→ **What to do**:
The answer must reproduce every record exactly, with all pictures omitted.

- - -

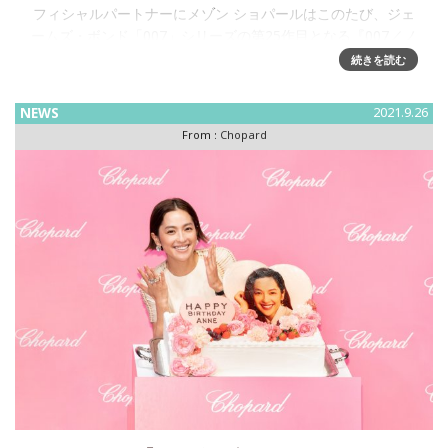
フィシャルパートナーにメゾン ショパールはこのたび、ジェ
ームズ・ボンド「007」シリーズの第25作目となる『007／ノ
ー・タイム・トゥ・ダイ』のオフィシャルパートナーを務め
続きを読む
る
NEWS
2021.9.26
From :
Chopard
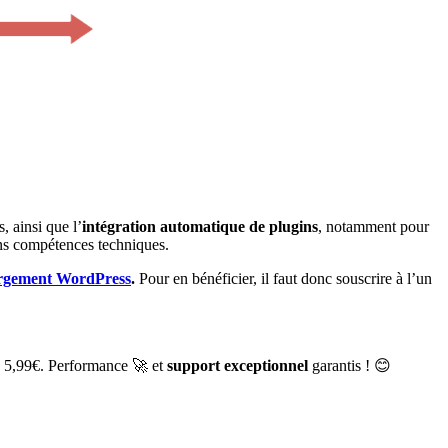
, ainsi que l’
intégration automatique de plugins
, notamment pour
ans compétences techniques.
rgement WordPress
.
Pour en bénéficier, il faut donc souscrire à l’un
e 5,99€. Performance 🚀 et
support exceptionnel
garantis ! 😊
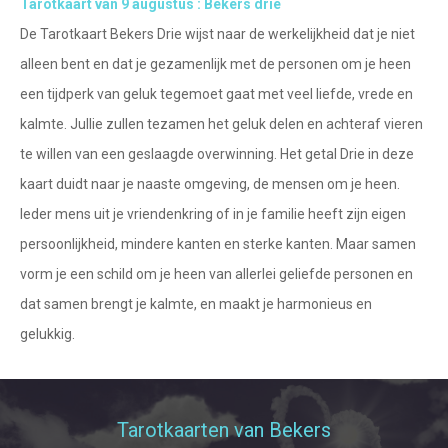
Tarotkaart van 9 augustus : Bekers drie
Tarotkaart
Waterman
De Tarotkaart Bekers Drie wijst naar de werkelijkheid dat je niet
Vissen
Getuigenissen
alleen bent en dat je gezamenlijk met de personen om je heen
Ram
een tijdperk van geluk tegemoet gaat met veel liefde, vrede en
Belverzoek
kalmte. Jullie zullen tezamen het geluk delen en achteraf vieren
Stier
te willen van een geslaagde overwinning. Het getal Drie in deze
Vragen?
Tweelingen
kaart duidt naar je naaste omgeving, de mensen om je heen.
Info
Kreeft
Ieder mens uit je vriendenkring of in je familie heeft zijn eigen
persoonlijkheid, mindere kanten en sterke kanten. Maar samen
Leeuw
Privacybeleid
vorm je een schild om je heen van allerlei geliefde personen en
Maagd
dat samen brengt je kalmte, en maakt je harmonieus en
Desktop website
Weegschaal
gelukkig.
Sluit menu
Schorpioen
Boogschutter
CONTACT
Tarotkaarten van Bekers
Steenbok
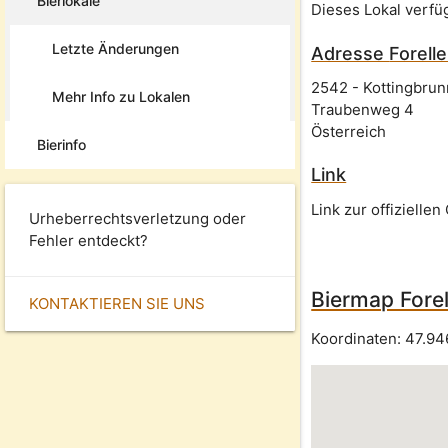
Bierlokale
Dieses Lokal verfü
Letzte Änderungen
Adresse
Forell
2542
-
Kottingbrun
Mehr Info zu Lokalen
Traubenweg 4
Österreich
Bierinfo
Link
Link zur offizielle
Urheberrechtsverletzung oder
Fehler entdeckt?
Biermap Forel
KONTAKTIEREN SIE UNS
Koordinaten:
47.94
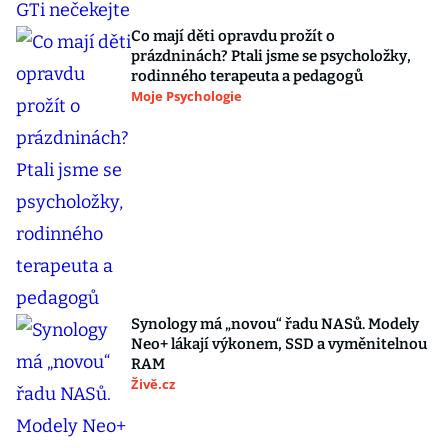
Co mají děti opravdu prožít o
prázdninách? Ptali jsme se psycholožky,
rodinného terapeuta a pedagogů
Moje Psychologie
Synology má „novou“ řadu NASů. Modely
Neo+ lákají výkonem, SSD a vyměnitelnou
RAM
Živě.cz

- - -

→ **Exercise solution**:
フィシャルパートナーにメゾン ショパールはこのたび、ジェ
ームズ・ボンド「007」シリーズの第25作目となる『007／ノ
ー・タイム・トゥ・ダイ』のオフィシャルパートナーを務め
続きを読む
る
NEWS
2021.9.26
From :
Chopard
, ainsi que l’
intégration automatique de plugins
, notamment pour
ans compétences techniques.
rgement WordPress
.
Pour en bénéficier, il faut donc souscrire à l’un
e 5,99€. Performance 🚀 et
support exceptionnel
garantis ! 😊
Tarotkaart van 9 augustus : Bekers drie
Tarotkaart
Waterman
De Tarotkaart Bekers Drie wijst naar de werkelijkheid dat je niet
Vissen
Getuigenissen
alleen bent en dat je gezamenlijk met de personen om je heen
Ram
een tijdperk van geluk tegemoet gaat met veel liefde, vrede en
Belverzoek
kalmte. Jullie zullen tezamen het geluk delen en achteraf vieren
Stier
te willen van een geslaagde overwinning. Het getal Drie in deze
Vragen?
Tweelingen
kaart duidt naar je naaste omgeving, de mensen om je heen.
Info
Kreeft
Ieder mens uit je vriendenkring of in je familie heeft zijn eigen
persoonlijkheid, mindere kanten en sterke kanten. Maar samen
Leeuw
Privacybeleid
vorm je een schild om je heen van allerlei geliefde personen en
Maagd
dat samen brengt je kalmte, en maakt je harmonieus en
Desktop website
Weegschaal
gelukkig.
Sluit menu
Schorpioen
Boogschutter
CONTACT
Tarotkaarten van Bekers
Steenbok
Bierlokale
Dieses Lokal verfü
Letzte Änderungen
Adresse
Forell
2542
-
Kottingbrun
Mehr Info zu Lokalen
Traubenweg 4
Österreich
Bierinfo
Link
Link zur offizielle
Urheberrechtsverletzung oder
Fehler entdeckt?
Biermap Forel
KONTAKTIEREN SIE UNS
Koordinaten:
47.94
Co mají děti opravdu prožít o
prázdninách? Ptali jsme se psycholožky,
rodinného terapeuta a pedagogů
Moje Psychologie
Synology má „novou“ řadu NASů. Modely
Neo+ lákají výkonem, SSD a vyměnitelnou
RAM
Živě.cz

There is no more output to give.